- **The problem**
Please switch every "common name" to "vernacular name" in the lines below and rewrite them with everything else unchanged. Leave the pictures out.

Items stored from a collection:
========================================
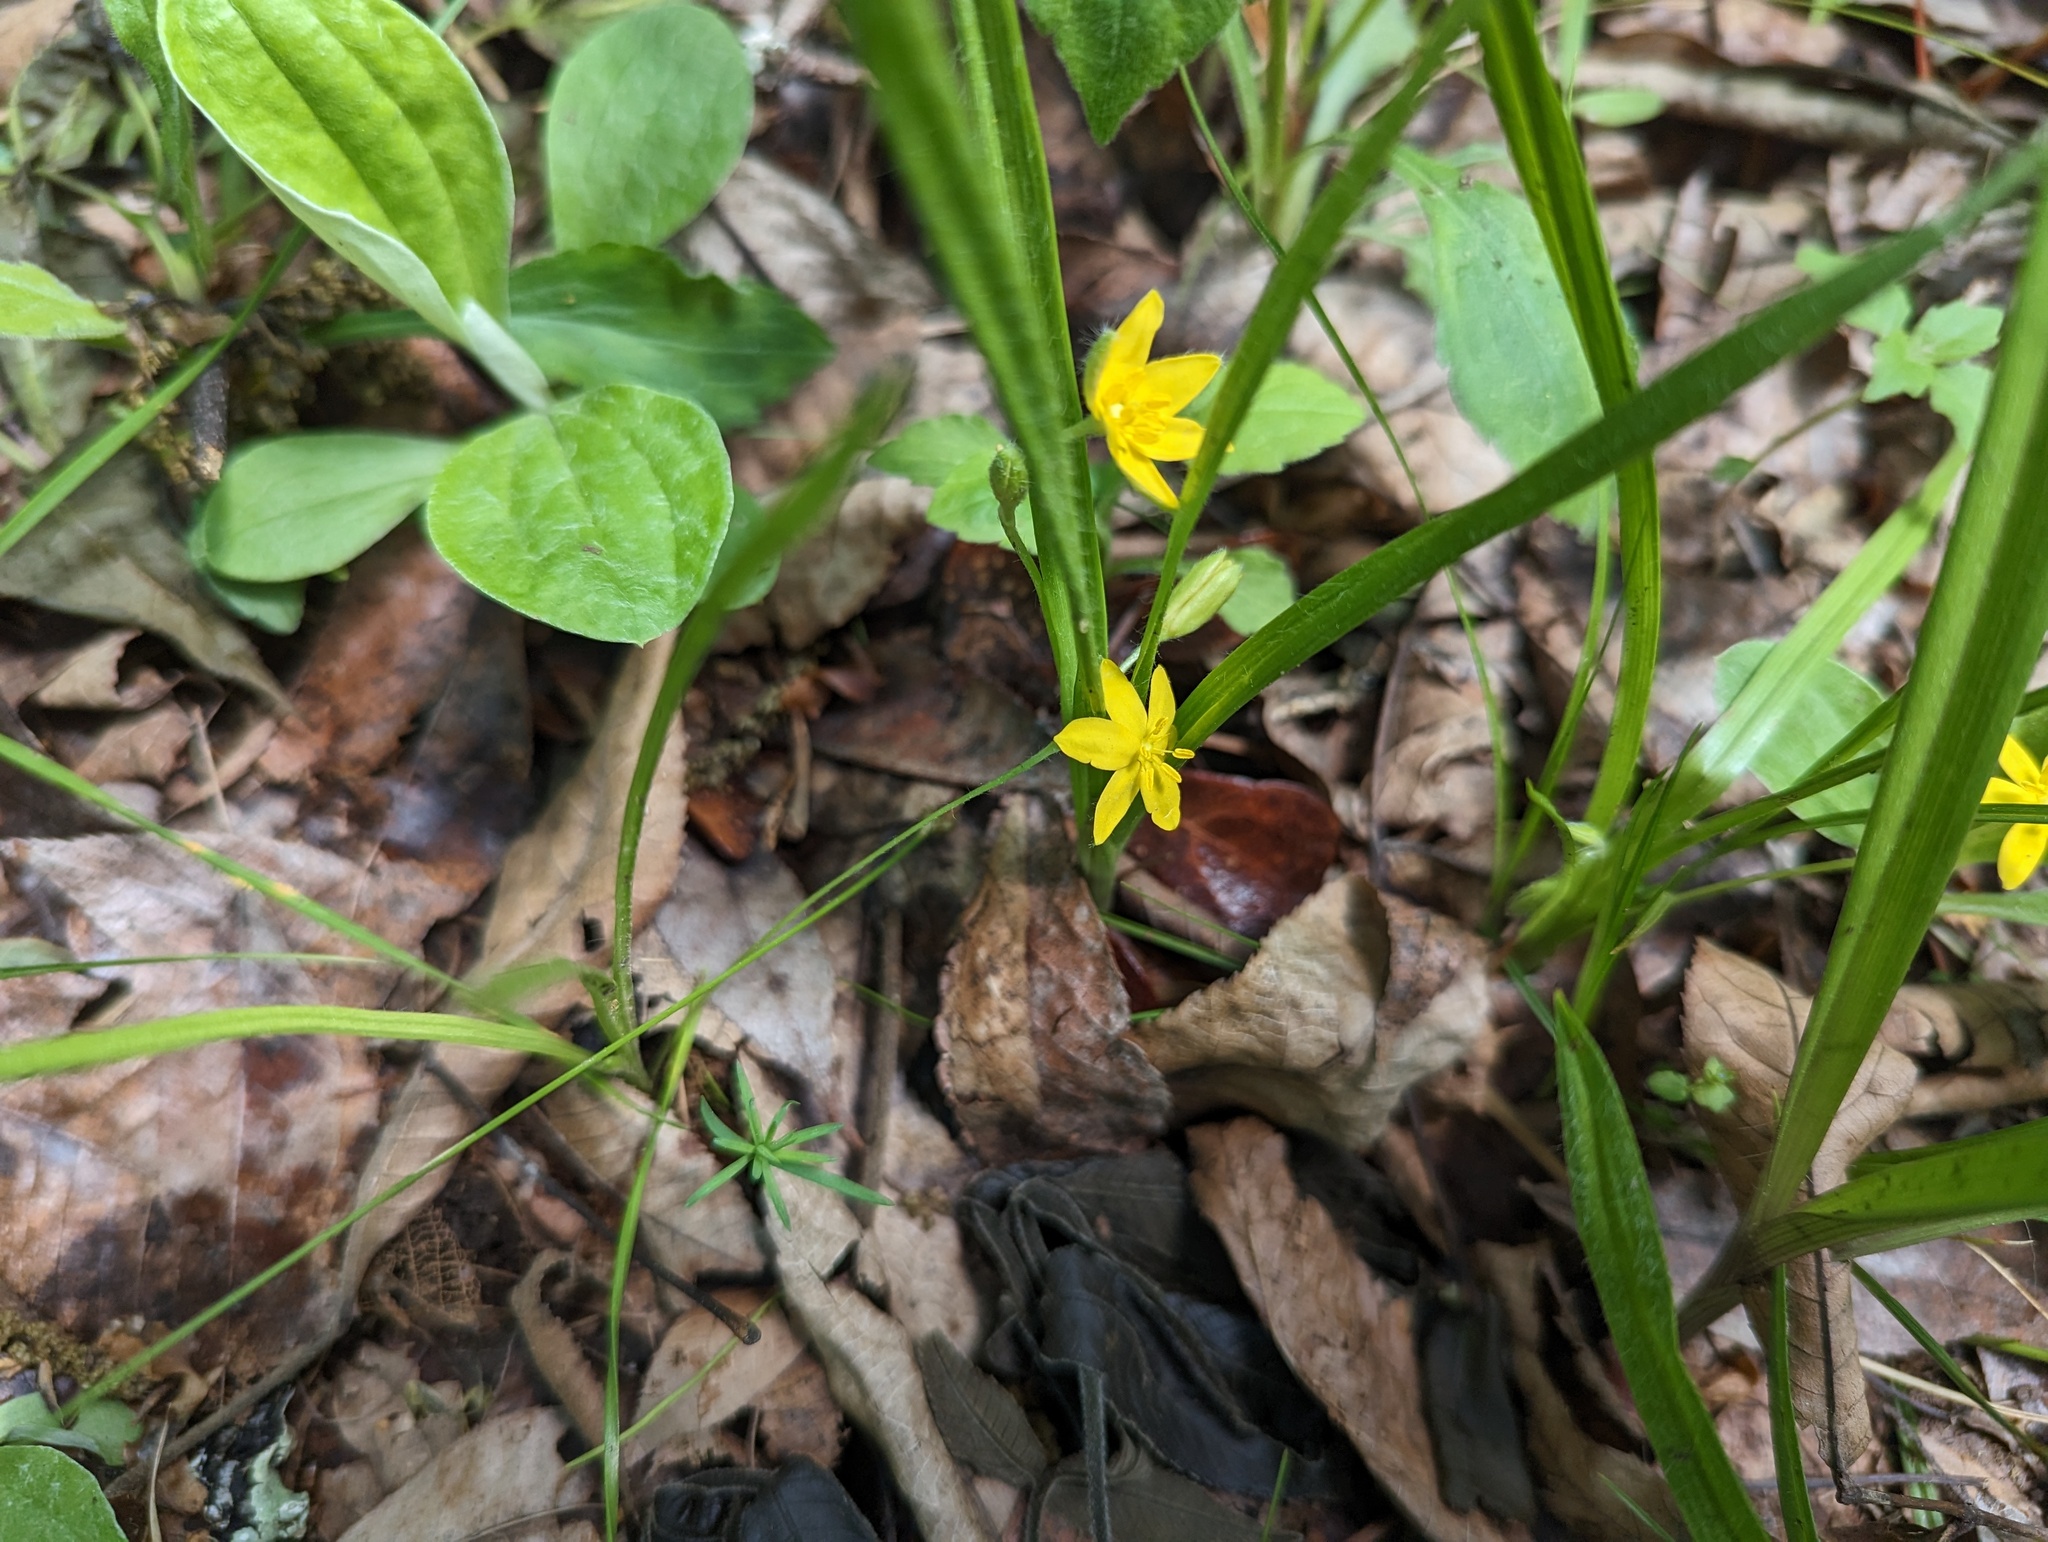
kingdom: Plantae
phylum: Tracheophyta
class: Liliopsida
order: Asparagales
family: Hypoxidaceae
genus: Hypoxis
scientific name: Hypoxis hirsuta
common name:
========================================
- **Result of this task**
kingdom: Plantae
phylum: Tracheophyta
class: Liliopsida
order: Asparagales
family: Hypoxidaceae
genus: Hypoxis
scientific name: Hypoxis hirsuta
vernacular name:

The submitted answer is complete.